Background: Experimental work in animals has implicated a role for bile in the pathogenesis of several oesophageal mucosal diseases such as oesophagitis, Barrett's oesophagus and oesophageal adenocarcinoma. Recent descriptions of a high incidence of intestinal metaplasia at the gastro-oesophageal junction in patients without a classical 3-cm Barrett's columnar-lined segment, combined with a rising incidence in oesophageal and cardia adenocarcinoma, have stimulated interest in the causes of these conditions.

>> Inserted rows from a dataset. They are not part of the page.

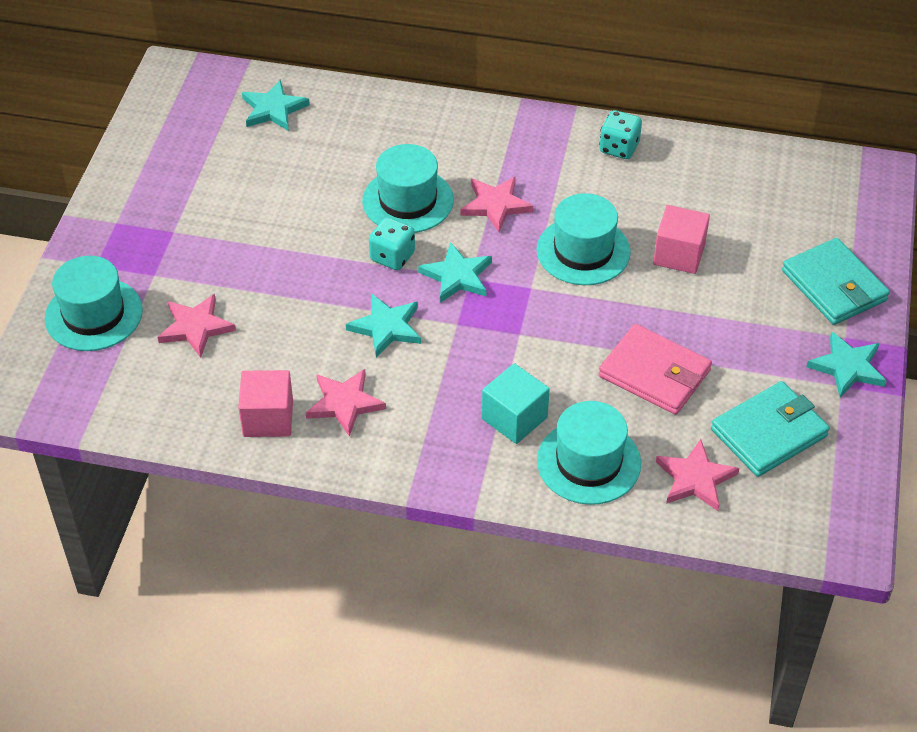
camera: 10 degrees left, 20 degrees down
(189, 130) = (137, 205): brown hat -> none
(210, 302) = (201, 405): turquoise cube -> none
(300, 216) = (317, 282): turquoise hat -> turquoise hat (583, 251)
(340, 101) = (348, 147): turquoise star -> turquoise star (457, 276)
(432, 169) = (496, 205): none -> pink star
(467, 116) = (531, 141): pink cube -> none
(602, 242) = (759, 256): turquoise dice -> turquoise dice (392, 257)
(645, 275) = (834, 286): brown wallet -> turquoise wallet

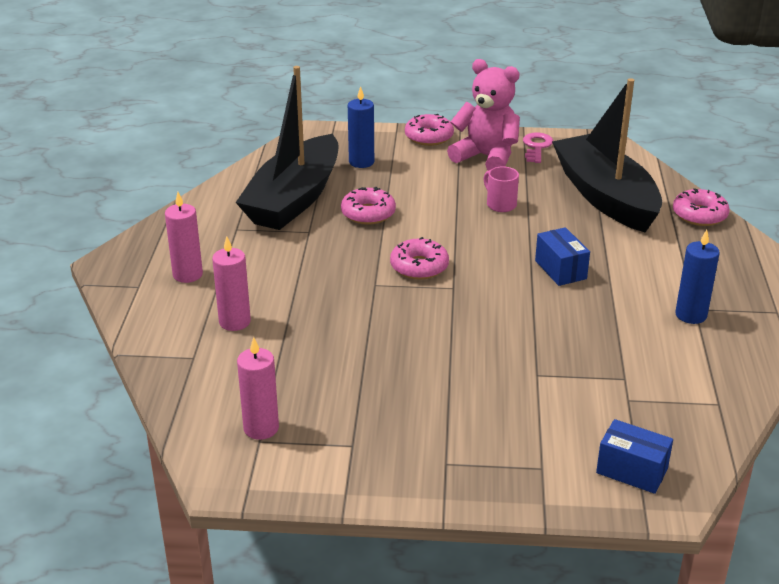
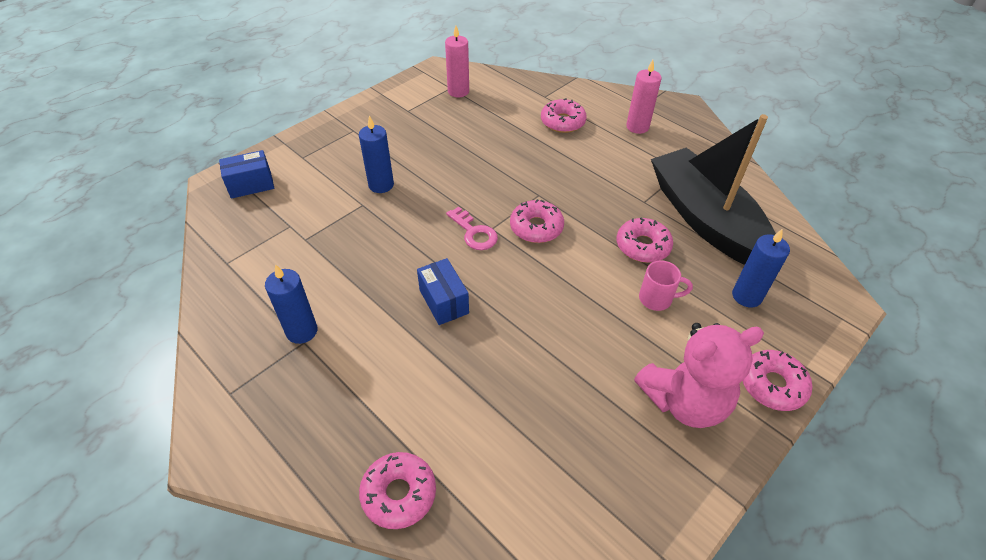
camera: 130 degrees right, 15 degrees up
(234, 322) = (562, 122): pink candle -> pink donut
(496, 380) = (381, 185): none -> blue candle
(500, 204) = (579, 340): pink mug -> pink mug (656, 299)
(536, 147) = (675, 471): pink key -> pink key (474, 232)
(560, 270) = (444, 301): blue box -> blue box turned 45 degrees clockwise
(605, 197) = (514, 438): black boat -> none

Methods and results: Animal studies concerned with defining the role of the various gastroduodenal reflux constituents in oesophageal mucosal injury are summarized and evidence for bile in the pathogenesis of Barrett's oesophagus and oesophageal adenocarcinoma is reviewed. The results of various techniques for clinical measurement of oesophageal bile reflux, such as aspiration, scintigraphy and pH monitoring, are evaluated and the significance of recent studies employing ambulatory fibreoptic bilirubin monitoring is discussed.
Conclusion: There seems little doubt that bile plays a significant role in oesophageal mucosal disease, in synergy with other constituents of reflux. Although ambulatory bilirubin monitoring is new, some intriguing findings have been reported and it is hoped that this technique will continue to shed light on the role of bile in the oesophagus.